- [WORK TO BE COMPLETED]:
Please continue the article below about the symposium honoring John Fallon, starting right after its last sentence.

Symposium honors long-time development and evolution researcher
The biologists gathering on the University of Wisconsin–Madison campus this Thursday, April 15, have one thing in common beyond their scientific interests in evolution and animal development.
All have ties to professor emeritus of anatomy John Fallon, who has worked and taught at UW–Madison for more than 40 years.
The John F. Fallon Symposium on Limb Development and Evolution will be held from 8:15 a.m. to 5:30 p.m. on April 15 in the Health Sciences Learning Center. The symposium is free and open to the public.
The symposium was organized by anatomy faculty members Grace Boekhoff-Falk, Anne Griep, and Youngsook Lee to recognize and honor Fallon’s long career and many accomplishments in both research and service.
The afternoon session of invited speakers features some of the most prominent names in evolutionary and/or developmental biology, including Neil Shubin from the University of Chicago and Provost of the Field Museum, Cliff Tabin from Harvard University, Marian Ros from the Universidad de Cantabria in Spain, and UW–Madison’s own Sean Carroll.
“Everyone we invited accepted right away, which is a real tribute to John,” says Boekhoff-Falk.
The morning session includes a dozen of Fallon’s former students, collaborators, and mentees. His approach to mentoring scientists at every stage of their careers is one thing that makes Fallon stand out, Boekhoff-Falk says.
“John has been just an incredible mentor, for nearly every group of people you can think of on campus. Of course he’s done a stellar job with his own graduate students and postdocs, and he also has served on the mentoring committees of numerous junior faculty, many of whom continue to seek his advice post-tenure,” she says.
As director of the UW–Madison MD/Ph.D. program from 1989 to 1996, Fallon re-energized the program, guided all entering students, and laid the foundation for what is now the Medical Scientist Training Program. He has also mentored a number of students and faculty members at other institutions, several of whom will speak at Thursday’s symposium.
Fallon, the Harland Winfield Mossman Professor of Anatomy, is widely known in scientific circles for his extensive work to understand how limbs and digits form during development. He has also studied the patterning and evolution of other surface structures like feathers, scales, and teeth.
“Everyone knows John’s work, you learn it in intro developmental biology,” says Shubin.

- [PROVIDED DATA]:
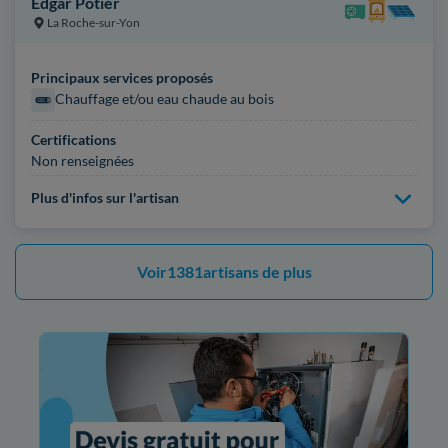
Edgar Potier
La Roche-sur-Yon
Principaux services proposés
Chauffage et/ou eau chaude au bois
Certifications
Non renseignées
Plus d'infos sur l'artisan
Voir
1381
artisans de plus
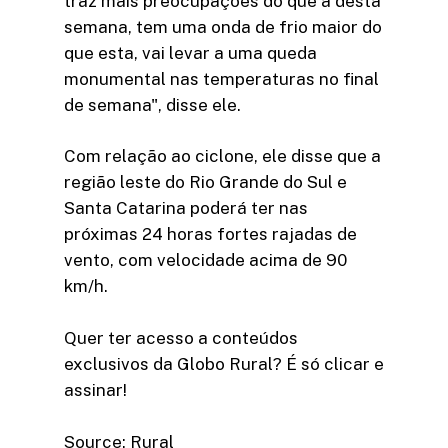
traz mais preocupações do que a desta
semana, tem uma onda de frio maior do
que esta, vai levar a uma queda
monumental nas temperaturas no final
de semana", disse ele.
Com relação ao ciclone, ele disse que a
região leste do Rio Grande do Sul e
Santa Catarina poderá ter nas
próximas 24 horas fortes rajadas de
vento, com velocidade acima de 90
km/h.
Quer ter acesso a conteúdos
exclusivos da Globo Rural? É só clicar e
assinar!​
Source: Rural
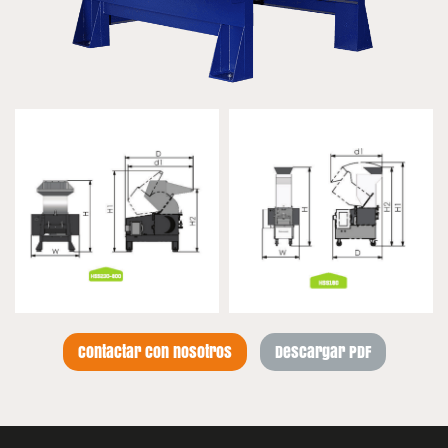
Contactar con nosotros
Descargar PDF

- [OUTPUT FOR THIS EXERCISE]:
Though he officially retired last December, Fallon is still hard at work both in and out of the lab. He is teaching two courses this semester, including a brand-new embryology course that he developed with Youngsook Lee.
Despite his quiet demeanor, he’s not one to shy away from controversy or challenge. His research has repeatedly countered long-held views about how limbs, fingers, and other structures develop.
“Even in the last couple of years, he’s shaken up the field again. People thought they knew where distal limb structures came from,” says Boekhoff-Falk. Then, in a 2008 paper, Fallon identified a tiny cluster of cells in an unexpected place at the tip of the forming chicken limb that gave rise to all the digits. “When he put this model out there, there was a huge uproar in the field — a lot of controversy and people were challenging him at conferences… He’s been breaking old paradigms and establishing new ones, over and over and over again.”
While Fallon will close out the symposium with a talk focusing on his own recent research, the breadth of the presentations speaks to the true extent of his influence. “In science, you also live on through all the ideas you’ve had and kindled in other people, and the students you’ve sponsored and so forth,” says Shubin.
After a fruitful four decades at UW–Madison, Fallon is looking forward to traveling and spending more time with his seven grandchildren.
“This business is consuming, and it’s very difficult to give yourself totally because your mind is always working,” he says.
But, he adds, “I will miss working in the lab with people who are smarter than I am. It’s challenging and engaging and a wonder that you can get paid to do it.”